The walk served as a useful diagnostic for my training progress so far. By far the biggest problem was actually my shoulders. About 15k in, both of my shoulders were spasming in agony. A few shoulder rotations helped, and I didn’t stop for it because there was no clear indication that the walk was creating an injury; it’s just my bloody useless thoracic/cervical spine doing it’s usual crap job. So I will be increasing my shoulder maintenance routines, and seeing if I can figure out why walking is causing the problem. As far as I can tell, it’s irritating the nerves, probably at the junction of C5 and C6 (based on the pattern of the pain), which suggest a hypermobility there, caused by a lack of mobility probably between C6 and C7. In addition to mobility exercises for my upper spine, I’ll also be trying those ghastly ski poles that have become super-fashionable amongst walkers. I hate them because they’re ski poles, but you’re not skiing, and because they occupy both hands at once, and because they’re weapons but not very good weapons (not least because the handle is optimised for an ice-pick grip, though you’d never normally hold a weapon that long that way); seeing a gaggle of walkers coming towards me who are all heavily armed with crap weapons (as I see them), and clearly have no idea of point control, gives me conniptions. [Boy was I ever wrong about those sticks.
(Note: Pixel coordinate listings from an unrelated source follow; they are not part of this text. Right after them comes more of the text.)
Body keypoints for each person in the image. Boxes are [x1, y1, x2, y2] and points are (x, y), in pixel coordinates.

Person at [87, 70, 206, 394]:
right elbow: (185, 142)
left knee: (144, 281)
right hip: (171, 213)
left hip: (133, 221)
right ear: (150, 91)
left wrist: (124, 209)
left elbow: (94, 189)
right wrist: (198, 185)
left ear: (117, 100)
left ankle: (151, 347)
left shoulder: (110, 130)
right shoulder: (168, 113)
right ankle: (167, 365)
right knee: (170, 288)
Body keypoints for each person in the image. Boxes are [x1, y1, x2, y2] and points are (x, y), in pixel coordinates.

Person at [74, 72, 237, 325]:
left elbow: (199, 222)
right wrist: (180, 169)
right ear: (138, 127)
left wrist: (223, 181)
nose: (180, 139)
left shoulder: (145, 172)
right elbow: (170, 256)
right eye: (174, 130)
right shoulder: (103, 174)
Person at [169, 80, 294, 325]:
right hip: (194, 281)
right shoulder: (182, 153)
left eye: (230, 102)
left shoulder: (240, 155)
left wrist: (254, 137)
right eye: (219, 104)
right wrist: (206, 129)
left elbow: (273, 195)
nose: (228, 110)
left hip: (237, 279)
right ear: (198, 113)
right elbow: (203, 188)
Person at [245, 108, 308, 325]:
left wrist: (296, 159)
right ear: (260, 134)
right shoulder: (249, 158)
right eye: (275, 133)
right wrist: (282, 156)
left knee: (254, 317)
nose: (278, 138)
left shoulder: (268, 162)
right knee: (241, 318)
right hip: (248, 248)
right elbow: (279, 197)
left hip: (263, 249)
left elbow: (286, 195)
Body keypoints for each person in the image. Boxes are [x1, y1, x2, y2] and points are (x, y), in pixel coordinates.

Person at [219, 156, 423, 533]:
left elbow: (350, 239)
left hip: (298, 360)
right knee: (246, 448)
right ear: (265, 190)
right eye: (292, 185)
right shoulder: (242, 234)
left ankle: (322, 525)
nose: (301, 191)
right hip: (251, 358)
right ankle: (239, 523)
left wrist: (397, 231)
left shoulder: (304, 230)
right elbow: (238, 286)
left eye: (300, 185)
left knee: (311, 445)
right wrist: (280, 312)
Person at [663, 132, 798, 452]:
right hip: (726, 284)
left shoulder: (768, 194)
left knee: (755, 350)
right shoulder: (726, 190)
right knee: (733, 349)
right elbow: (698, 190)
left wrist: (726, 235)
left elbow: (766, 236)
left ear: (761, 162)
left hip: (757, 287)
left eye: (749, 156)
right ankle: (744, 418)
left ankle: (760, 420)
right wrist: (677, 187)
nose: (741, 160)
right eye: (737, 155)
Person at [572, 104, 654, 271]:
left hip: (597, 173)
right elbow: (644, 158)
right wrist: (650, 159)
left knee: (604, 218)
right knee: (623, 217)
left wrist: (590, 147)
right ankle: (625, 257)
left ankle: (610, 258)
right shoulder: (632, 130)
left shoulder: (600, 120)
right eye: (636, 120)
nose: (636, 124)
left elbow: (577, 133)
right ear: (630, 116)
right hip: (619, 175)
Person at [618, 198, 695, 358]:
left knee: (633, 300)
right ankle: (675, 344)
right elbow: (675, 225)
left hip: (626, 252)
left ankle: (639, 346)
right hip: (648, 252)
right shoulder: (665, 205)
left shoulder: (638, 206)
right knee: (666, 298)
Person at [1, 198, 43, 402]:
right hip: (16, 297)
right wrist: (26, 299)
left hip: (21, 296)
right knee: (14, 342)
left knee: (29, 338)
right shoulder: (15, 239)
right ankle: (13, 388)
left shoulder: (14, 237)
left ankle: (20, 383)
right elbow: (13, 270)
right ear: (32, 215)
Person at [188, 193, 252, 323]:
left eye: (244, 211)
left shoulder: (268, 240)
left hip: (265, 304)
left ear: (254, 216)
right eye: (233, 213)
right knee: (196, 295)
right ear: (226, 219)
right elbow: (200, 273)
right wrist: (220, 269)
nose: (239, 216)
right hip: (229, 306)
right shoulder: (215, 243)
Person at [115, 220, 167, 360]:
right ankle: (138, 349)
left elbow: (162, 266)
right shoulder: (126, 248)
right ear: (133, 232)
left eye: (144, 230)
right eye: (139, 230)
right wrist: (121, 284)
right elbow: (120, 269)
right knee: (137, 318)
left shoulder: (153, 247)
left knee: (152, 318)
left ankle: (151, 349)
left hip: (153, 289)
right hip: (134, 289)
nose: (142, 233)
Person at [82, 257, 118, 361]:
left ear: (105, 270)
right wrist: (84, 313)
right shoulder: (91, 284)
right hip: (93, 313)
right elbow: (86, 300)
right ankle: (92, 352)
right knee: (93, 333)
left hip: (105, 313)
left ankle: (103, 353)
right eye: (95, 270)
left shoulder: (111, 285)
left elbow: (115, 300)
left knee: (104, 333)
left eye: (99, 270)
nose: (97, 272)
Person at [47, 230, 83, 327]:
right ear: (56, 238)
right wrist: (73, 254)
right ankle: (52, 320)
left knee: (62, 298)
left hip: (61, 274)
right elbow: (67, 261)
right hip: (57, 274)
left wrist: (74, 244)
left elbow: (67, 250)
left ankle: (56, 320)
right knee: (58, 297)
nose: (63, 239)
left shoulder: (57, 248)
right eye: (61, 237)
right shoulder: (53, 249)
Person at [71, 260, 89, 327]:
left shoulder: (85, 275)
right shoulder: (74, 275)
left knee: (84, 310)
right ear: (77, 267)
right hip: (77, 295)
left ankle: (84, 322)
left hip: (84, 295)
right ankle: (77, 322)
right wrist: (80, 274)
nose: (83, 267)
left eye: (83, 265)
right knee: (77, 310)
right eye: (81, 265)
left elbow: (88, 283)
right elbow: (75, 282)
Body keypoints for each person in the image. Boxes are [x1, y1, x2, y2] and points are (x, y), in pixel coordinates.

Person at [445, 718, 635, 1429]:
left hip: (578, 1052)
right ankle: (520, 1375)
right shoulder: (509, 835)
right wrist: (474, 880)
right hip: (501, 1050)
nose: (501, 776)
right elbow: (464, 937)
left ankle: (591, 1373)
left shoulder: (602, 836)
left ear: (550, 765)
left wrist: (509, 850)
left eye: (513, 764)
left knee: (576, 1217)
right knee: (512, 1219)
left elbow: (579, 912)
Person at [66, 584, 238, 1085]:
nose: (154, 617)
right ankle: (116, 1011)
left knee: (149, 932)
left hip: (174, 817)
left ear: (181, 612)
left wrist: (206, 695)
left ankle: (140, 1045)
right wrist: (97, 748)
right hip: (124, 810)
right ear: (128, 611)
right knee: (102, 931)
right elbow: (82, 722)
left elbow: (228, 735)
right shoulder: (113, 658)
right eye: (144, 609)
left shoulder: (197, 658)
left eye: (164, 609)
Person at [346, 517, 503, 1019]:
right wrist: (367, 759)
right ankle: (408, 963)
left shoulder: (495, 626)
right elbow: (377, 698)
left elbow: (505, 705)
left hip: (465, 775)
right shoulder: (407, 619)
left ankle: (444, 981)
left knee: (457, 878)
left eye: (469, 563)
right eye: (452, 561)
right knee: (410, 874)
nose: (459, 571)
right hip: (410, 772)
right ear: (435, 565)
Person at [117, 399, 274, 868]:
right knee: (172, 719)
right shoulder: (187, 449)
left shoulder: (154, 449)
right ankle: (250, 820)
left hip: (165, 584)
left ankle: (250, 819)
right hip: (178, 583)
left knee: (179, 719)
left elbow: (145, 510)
They are a complete game changer.]

I started out the walk with a four-beat breathing rhythm: in for four steps, out for four steps (no breath-holding). As I warmed up and sped up over a couple of k, that went up to three and three; on the hilly bits, it even went up to two and two. In the easier stages (most of the walk is pretty flat; this is East Anglia after all!) it sometimes went down to five and five, and at no stage was I at all out of breath. When I could see a hilly bit coming, I'd deliberately increase the pace of my breathing to purge CO2 and prevent creating an oxygen debt.
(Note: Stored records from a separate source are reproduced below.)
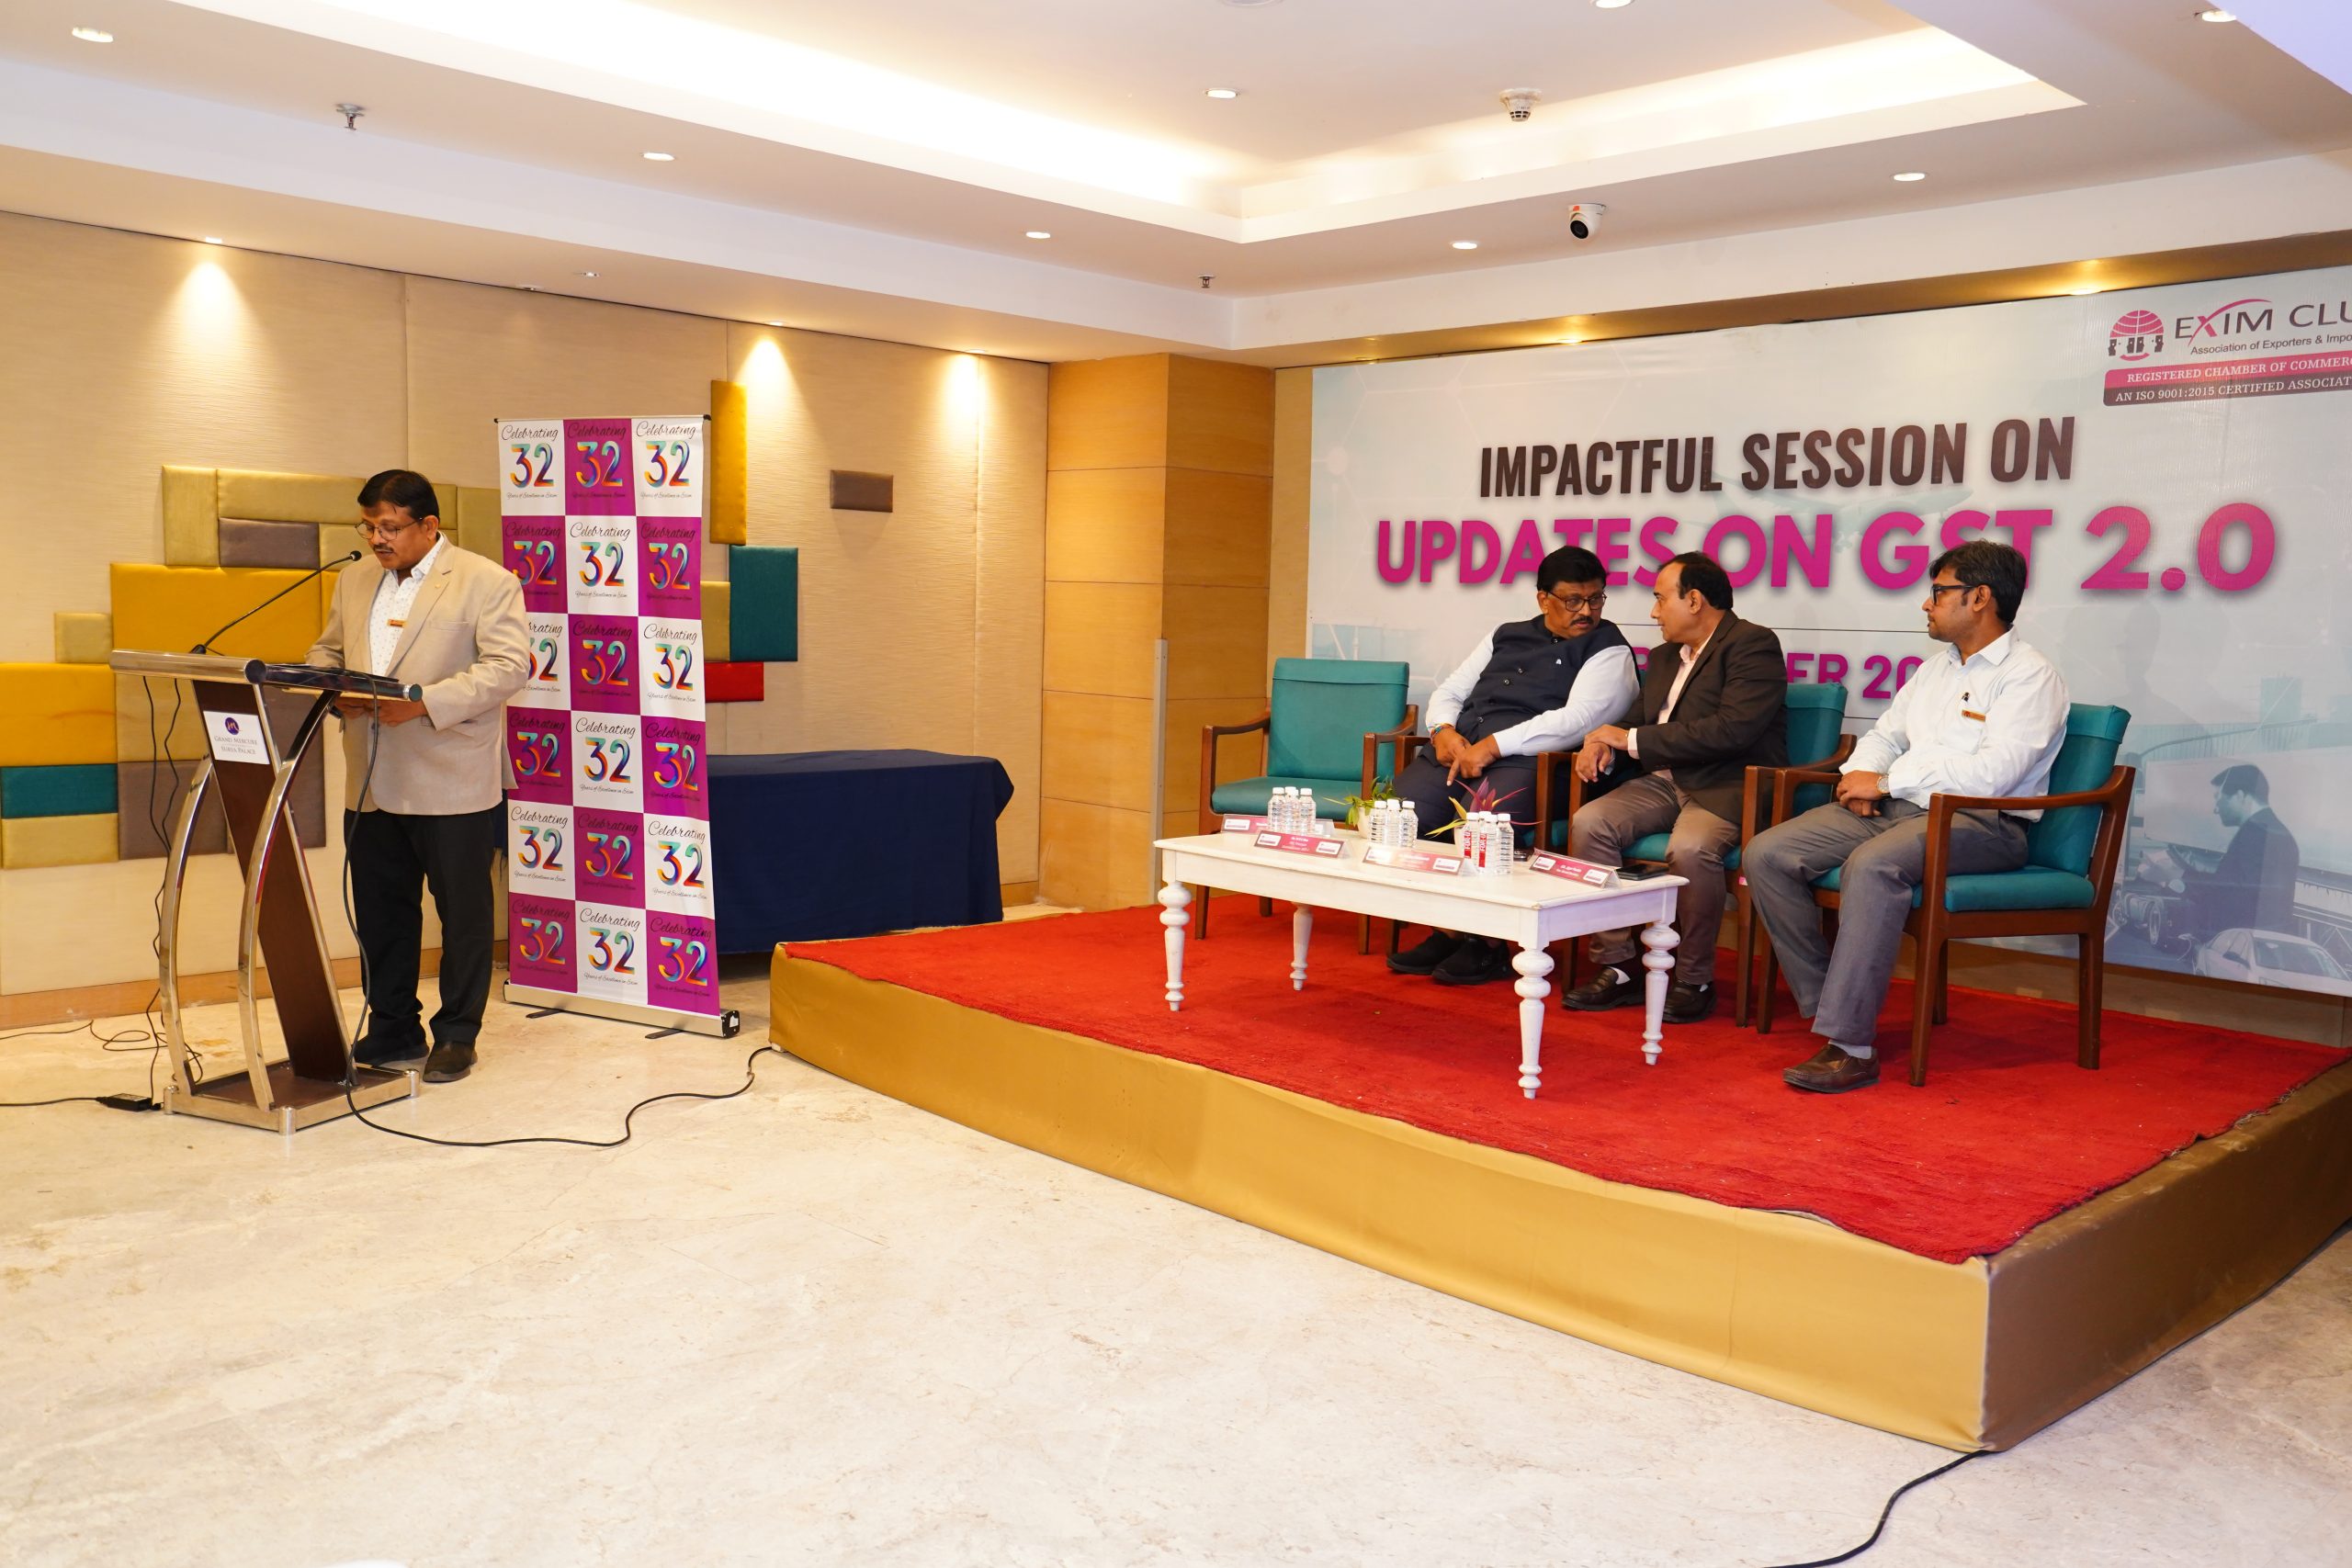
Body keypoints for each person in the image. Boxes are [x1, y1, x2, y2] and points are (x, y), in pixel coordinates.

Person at [1745, 540, 2067, 1092]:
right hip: (1897, 810)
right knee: (1768, 853)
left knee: (1872, 866)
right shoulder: (1935, 670)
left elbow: (1993, 775)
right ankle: (1830, 1004)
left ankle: (1850, 1045)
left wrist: (1890, 782)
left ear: (1980, 598)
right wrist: (1861, 777)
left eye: (1939, 592)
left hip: (1982, 823)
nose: (1926, 604)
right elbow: (1884, 735)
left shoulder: (2030, 676)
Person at [308, 469, 529, 1083]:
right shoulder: (354, 578)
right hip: (370, 778)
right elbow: (329, 650)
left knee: (462, 915)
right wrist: (329, 686)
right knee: (382, 911)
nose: (377, 539)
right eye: (368, 527)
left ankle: (457, 1033)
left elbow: (509, 666)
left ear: (429, 525)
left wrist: (425, 702)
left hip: (451, 776)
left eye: (389, 527)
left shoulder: (486, 580)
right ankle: (393, 1026)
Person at [1387, 546, 1638, 985]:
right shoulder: (1505, 634)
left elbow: (1578, 721)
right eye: (1573, 600)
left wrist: (1494, 746)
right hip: (1465, 750)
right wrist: (1443, 729)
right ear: (1543, 598)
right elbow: (1452, 689)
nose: (1587, 611)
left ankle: (1487, 943)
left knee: (1486, 825)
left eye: (1596, 598)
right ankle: (1446, 930)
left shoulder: (1609, 648)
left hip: (1535, 763)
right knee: (1405, 814)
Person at [1558, 553, 1788, 1022]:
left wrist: (1629, 739)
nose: (1654, 611)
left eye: (1661, 599)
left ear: (1695, 600)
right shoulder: (1666, 656)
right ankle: (1619, 966)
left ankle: (1693, 977)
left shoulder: (1752, 645)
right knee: (1590, 823)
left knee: (1690, 850)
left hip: (1725, 783)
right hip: (1665, 778)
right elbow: (1640, 719)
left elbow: (1732, 730)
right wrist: (1602, 740)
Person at [2142, 764, 2300, 942]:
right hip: (2254, 941)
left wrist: (2178, 876)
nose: (2216, 809)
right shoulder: (2271, 830)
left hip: (2242, 942)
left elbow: (2233, 894)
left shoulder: (2256, 834)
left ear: (2240, 796)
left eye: (2219, 798)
The next day I was completely fine: no significant stiffness or pain. I could feel that my legs had been active, and the soles of my feet were a bit tired, but that was it. (I was wearing Vivobarefoot winter boots).

I am also thinking about doing the long walk in a state of ketosis, to reduce oxygen requirements and because it’s generally better for endurance work. Triggering ketosis is easy enough, but it requires some preparation, and may be hard to maintain with the food available at the actual event. We’ll see…

Advice Please!

Perhaps the most important decision that I have yet to make about this walk is which charity to support. Givewell.org have their recommendations, which are based on lives saved for dollars spent. But I’m not sure that the charities they recommend are necessarily the best use of the funds. Preventing malaria is of course massively worthwhile, but Bill Gates is currently working on it. Will whatever I can raise really make a difference? Perhaps something along the lines of education? Or sexual equality? Education for girls in the developing world perhaps? What about baby rhinos? Or pandas? God, this is such a first-world problem to have, isn’t it? I would very much like to hear your recommendations. When I’ve chosen a cause to support, rest assured I’ll be asking you to donate towards it.